她对这些内廷庶务可谓一窍不通,甚至分不清那些什么局什么司。

如今听江夏王一讲,竟有拨云见日之感。

不知怎的,当日老医女那句“莫要把生死荣辱,全系在一人一念之间”,莫名在沈持盈耳畔响起。

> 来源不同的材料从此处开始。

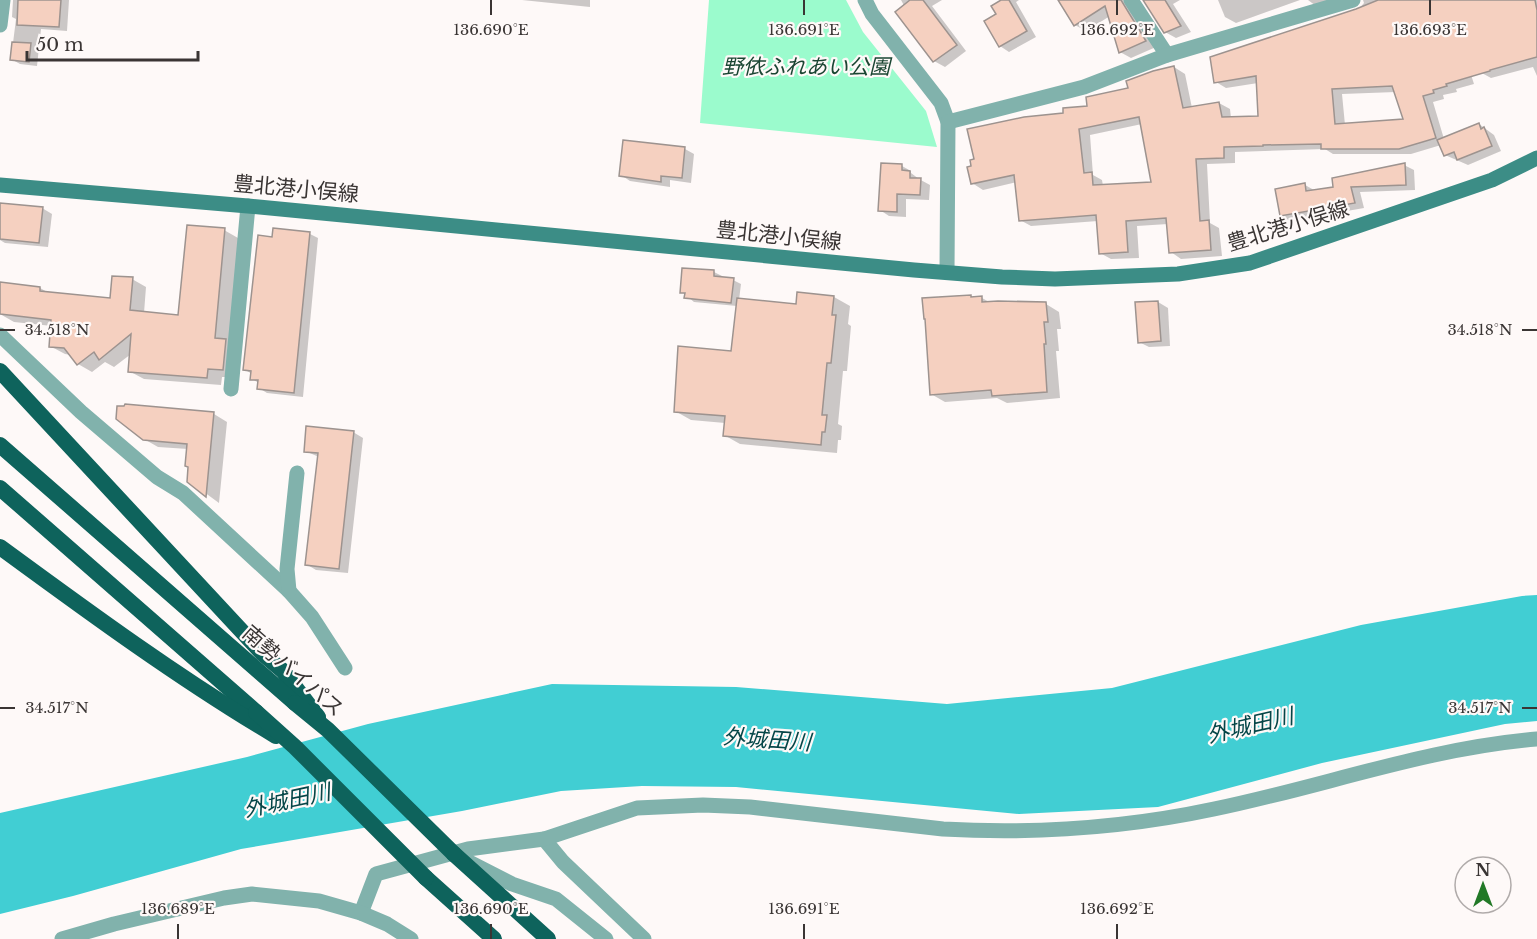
<svg xmlns="http://www.w3.org/2000/svg" width="1537" height="939" font-family="'Libre Baskerville','Noto Sans JP',serif">
<style>
.green{fill:#9bfbcd}
.water{fill:#41ced3}
.shadow{fill:#0003;fill-rule:evenodd}
.building{fill:#f5d0c0;stroke:#9d938f;stroke-width:1.5;fill-rule:evenodd}
.lines{fill:none;stroke-linecap:round;stroke-linejoin:round}
.minor{stroke:#81b2ac;stroke-width:15}
.secondary{stroke:#3c8d86;stroke-width:15}
.trunk{stroke:#0e635c;stroke-width:16}
.trunk-bridge{stroke:#0e635c;stroke-width:16}
.ticks{fill:none;stroke:#3a3534;stroke-width:2}
.labels{text-anchor:middle;stroke-width:4.5;stroke-linejoin:round;paint-order:stroke}
.park-label{font-size:21px;font-style:italic;fill:#1a4532;stroke:#fef9f8}
.street-label{font-size:21px;fill:#3a3534;stroke:#fef9f8}
.water-label{font-size:22px;font-style:italic;fill:#054648;stroke:#fef9f8}
.ticks-label{font-size:15px;text-anchor:middle;fill:#3a3534;stroke:#fef9f8;stroke-width:4.5;stroke-linejoin:round;paint-order:stroke}
</style>
<rect width="100%" height="100%" fill="#fef9f8"/>
<polygon class="green" points="709,0 846,0 863,32 926,111 937,147 700,123"/>
<polygon class="water" points="1537,595 1537,721 1505,724 1322,763 1158,807 1019,814 736,787 642,786 561,791 462,811 241,849 73,896 0,914 0,813 247,757 368,724 552,684 736,687 947,704 1112,688 1361,625 1522,596"/>
<g class="shadow">
<polygon points="13,0 69,0 67,31 41,29 37,66 20,64 11,59 16,19 12,17"/>
<polygon points="522,0 590,0 590,7"/>
<polygon points="901,0 942,0 932,6 966,51 945,67 934,61"/>
<polygon points="1003,0 1019,0 1016,2 1036,37 1009,52 1000,46"/>
<polygon points="1059,0 1135,0 1156,47 1131,58 1120,52 1110,16 1086,31 1075,25"/>
<polygon points="1144,0 1180,0 1173,4 1191,32 1176,38 1165,32"/>
<polygon points="1218,0 1300,0 1236,23 1225,17"/>
<polygon points="1308,0 1349,0 1320,9"/>
<path d="M1363,0H1447L1474,84L1456,89L1457,92L1443,95L1444,99L1433,102L1444,139L1479,124L1494,135L1501,151L1468,165L1445,155L1441,145L1411,154H1333L1325,149L1235,152V163L1207,164L1210,223L1219,228L1222,256L1181,259L1171,252L1168,224L1137,226L1139,258L1111,259L1100,253L1098,221L1031,226L1020,220L1017,182L983,190L972,183L1065,114L1089,107L1174,67L1185,74L1192,108L1219,103L1230,109L1231,118L1259,117L1258,83L1226,88L1216,82L1357,11L1364,3ZM1396,92L1405,121L1345,125L1342,94ZM1142,124L1153,183L1103,186L1102,180L1093,175L1090,135Z"/>
<polygon points="1469,0 1537,0 1537,76 1533,67 1491,78 1480,72"/>
<polygon points="625,142 685,149 694,154 691,183 670,180 670,187 630,181 621,175"/>
<polygon points="1404,165 1414,170 1415,190 1360,192 1364,208 1290,221 1281,215 1305,185 1314,190 1335,188"/>
<polygon points="902,166 911,171 911,173 919,179 930,185 929,200 906,199 906,217 889,216 880,210"/>
<polygon points="0,205 42,208 52,214 48,247 5,243 0,240"/>
<polygon points="224,230 238,238 237,377 222,377 221,385 144,379 129,371 131,354 114,367 105,362 92,372 78,364 71,355 65,354 50,346 52,326 14,322 0,314 0,283 40,288 49,293 111,300 132,279 146,287 144,313 180,316"/>
<polygon points="310,234 318,238 303,397 267,393 259,388 259,383 252,379 252,374 244,369"/>
<polygon points="714,272 722,276 721,279 733,280 741,284 739,300 797,306 834,297 850,306 848,324 851,326 847,371 843,371 838,424 842,426 841,440 838,440 837,453 740,444 724,435 725,423 691,420 675,411 733,353 737,306 694,302 682,292"/>
<polygon points="970,296 974,298 982,298 991,303 1046,304 1059,312 1061,329 1057,329 1059,351 1056,351 1060,398 1007,403 997,398 945,402 931,394"/>
<polygon points="1158,302 1168,308 1170,346 1149,347 1139,342"/>
<polygon points="126,406 214,414 227,422 219,503 189,481 188,449 158,447 144,439"/>
<polygon points="353,432 363,438 348,573 316,570 306,564 319,457 305,451"/>
</g>
<g class="building">
<polygon points="18,0 61,0 59,27 17,25"/>
<polygon points="910,0 923,0 957,45 933,62 895,12"/>
<polygon points="1001,0 1009,0 1027,31 999,47 984,21 996,14 991,6"/>
<polygon points="1058,0 1121,0 1146,41 1119,53 1105,6 1074,26"/>
<polygon points="1143,0 1165,0 1181,26 1164,33"/>
<path d="M1378,0H1535L1537,10V57L1490,70V71L1446,84L1447,86L1433,90L1434,93L1423,96L1436,138L1399,149H1321V144L1263,145V146L1224,147V158L1196,159L1200,221L1209,220L1211,250L1169,253L1166,218L1126,221L1128,252L1099,254L1096,215L1019,221L1014,175L971,184L967,167L971,166L970,160L974,159L967,129L1024,117L1063,113V108L1087,106L1086,97L1128,88L1126,81L1153,71L1174,66L1183,108L1219,102L1222,117L1258,116L1256,76L1214,83L1210,57L1356,9ZM1392,86L1403,119L1335,124L1332,89ZM1139,117L1151,182L1093,185L1092,172L1084,173L1079,129Z"/>
<polygon points="12,42 31,43 29,62 10,60"/>
<polygon points="1479,123 1481,129 1484,127 1492,146 1457,160 1454,152 1444,156 1437,140"/>
<polygon points="623,140 685,147 682,178 661,176 661,182 619,176"/>
<polygon points="881,163 902,164 902,170 910,171 910,178 921,178 920,195 897,194 897,212 878,211"/>
<polygon points="1405,163 1406,185 1351,187 1355,203 1280,216 1275,189 1305,183 1306,191 1333,187 1332,178"/>
<polygon points="0,203 43,207 39,243 0,239"/>
<polygon points="187,225 225,228 215,338 226,339 223,370 208,369 207,378 128,372 131,334 99,360 94,352 77,365 64,348 49,347 51,320 0,314 0,282 40,287 40,291 110,298 112,276 133,277 130,310 178,315"/>
<polygon points="273,228 310,232 294,393 257,389 258,380 250,380 251,371 243,370 258,235 272,237"/>
<polygon points="682,268 714,270 714,276 734,278 731,303 684,298 685,293 680,293"/>
<polygon points="797,292 834,296 832,315 836,315 831,363 827,363 822,415 827,415 825,432 822,432 821,445 723,436 725,416 674,412 678,346 731,351 737,298 796,304"/>
<polygon points="971,295 971,297 982,296 982,302 998,301 1046,302 1048,322 1044,322 1046,344 1044,344 1047,392 992,396 991,390 930,395 925,319 924,319 922,298"/>
<polygon points="1158,301 1161,341 1138,343 1135,302"/>
<polygon points="125,404 214,412 206,497 187,482 188,467 185,466 187,444 143,440 116,419 117,406 124,406"/>
<polygon points="306,426 354,431 339,569 305,565 318,453 304,452"/>
</g>
<g class="lines">
<g class="minor">
<polyline points="865,0 872,14 941,103 948,122 947,272"/>
<polyline points="1131,0 1167,55"/>
<polyline points="0,25 3,0"/>
<polyline points="948,122 1084,87 1167,55 1353,0"/>
<polyline points="0,335 81,412 157,477 183,493 289,591 312,617 345,668"/>
<polyline points="231,389 248,206"/>
<polyline points="289,591 287,569 297,473"/>
<polyline points="544,839 563,862 644,939"/>
<polyline points="465,860 512,884 556,899 606,939"/>
<path d="M361,913L376,874L468,849L544,839L637,808L703,805L750,807L943,829C1033,834 1125,828 1214,809C1322,787 1427,748 1537,739"/>
<polyline points="62,939 114,924 224,898 252,894 319,901 361,913 387,924 411,939"/>
</g>
<polyline class="secondary" points="0,185 248,206 914,270 1002,277 1055,279 1178,274 1250,263 1492,180 1537,158"/>
<g class="trunk">
<polyline points="0,371 263,654 283,671 318,717"/>
<polyline points="0,445 295,703"/>
<polyline points="0,488 256,712"/>
<path d="M0,547C90,613 180,679 276,736"/>
<polyline points="454,854 548,939"/>
<polyline points="426,878 494,939"/>
</g>
<g class="trunk-bridge">
<polyline points="295,703 328,730 454,854"/>
<polyline points="256,712 295,747 426,878"/>
</g>
</g>
<path class="ticks" d="M491,0V15M804,0V15M1117,0V15M1430,0V15M0,330H15M1522,330H1537M0,708H15M1522,708H1537M178,924V939M491,924V939M804,924V939M1117,924V939"/>
<g class="labels">
<g class="park-label">
<text x="806" y="74">野依ふれあい公園</text>
</g>
<g class="street-label">
<text transform="translate(296 189) rotate(5)" y="7">豊北港小俣線</text>
<text transform="translate(1288 226) rotate(-17)" y="7">豊北港小俣線</text>
<text transform="translate(779 236) rotate(6)" y="7">豊北港小俣線</text>
<text transform="translate(293 671) rotate(41)" y="7">南勢バイパス</text>
</g>
<g class="water-label">
<text transform="translate(1250 725) rotate(-13)" y="8">外城田川</text>
<text transform="translate(767 739) rotate(4)" y="8">外城田川</text>
<text transform="translate(287 800) rotate(-12)" y="8">外城田川</text>
</g>
</g>
<g class="ticks-label">
<text x="491" y="35">136.690°E</text>
<text x="804" y="35">136.691°E</text>
<text x="1117" y="35">136.692°E</text>
<text x="1430" y="35">136.693°E</text>
<text x="57" y="335">34.518°N</text>
<text x="1480" y="335">34.518°N</text>
<text x="57" y="713">34.517°N</text>
<text x="1480" y="713">34.517°N</text>
<text x="178" y="914">136.689°E</text>
<text x="491" y="914">136.690°E</text>
<text x="804" y="914">136.691°E</text>
<text x="1117" y="914">136.692°E</text>
</g>
<g transform="translate(1483 885)"><circle r="28" fill="#fef9f8" stroke="#b0abaa" stroke-width="1.5"/>
<path d="M0-4.5L10 22L0 15L-10 22Z" fill="#227927"/>
<text y="-9" font-size="16" font-weight="bold" text-anchor="middle" fill="#3a3534">N</text>
</g>
<path d="M27 51v9h171v-9" fill="none" stroke="#3a3534" stroke-width="3"/>
<text x="36" y="51" font-size="18" fill="#3a3534" stroke="#fef9f8" stroke-width="4.5" paint-order="stroke">50 m</text>
</svg>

她怔神片刻,忽然道:“如今宫里宫外皆知,本宫已失了圣心,指不定哪日便会被废。”

“江夏王…为何还愿意与本宫往来?”

江夏王唇角依旧噙着浅笑,只是那双清润的眸子,闪过一丝极淡的脆弱。

再开口时,他声音压低了几分,带着难以掩饰的艰涩。

“婶母想必知晓…侄儿之所以寄居深宫,是因幼年父母双亡。”

沈持盈闻言一怔,心口像被揪了下,强烈的共情扑面而来。

她亦是幼年丧母,孤苦无依。

虽名义上还有沈家,还有个同胞弟弟。

可母亲弥留之际,却死死攥着她的手,逼她发誓,此生绝不与弟弟相认。

彼时她年方十岁,懵懂不知缘由。

后来被接回沈家,她受的磋磨,大半是沈奕璘那孽障带来的——不认也罢。

电光石火间,沈持盈想起阿娘临终前,逼她发的另一个誓:远离大魏皇族桓氏之人。

她不由眉心微蹙。

此前她并未将此事放在心上,如今回想起来,总觉有些蹊跷。

只听江夏王又诚恳道:“这朱墙之内,处处尔虞我诈,人人趋炎附势。”

“可侄儿却看得出,婶母与他们是不同的。”

他顿了顿,声音轻而坚定:“婶母心性纯善,是这深宫里,少有的干净之人。”

沈持盈眸光微闪,一时不知该说什么。

寒风卷着残雪掠过廊下,吹起她鬓边碎发,满园草木枯寂,只剩几株寒梅顶着残雪立着。

两人并肩站在冷寂的冬景里,举止亲近,言谈融洽。

却无人察觉,远处叠石假山的阴影中,一道玄色身影已伫立许久。

那双漆黑眼眸正死死盯着廊下这两人,眼中淬满森戾的寒霜。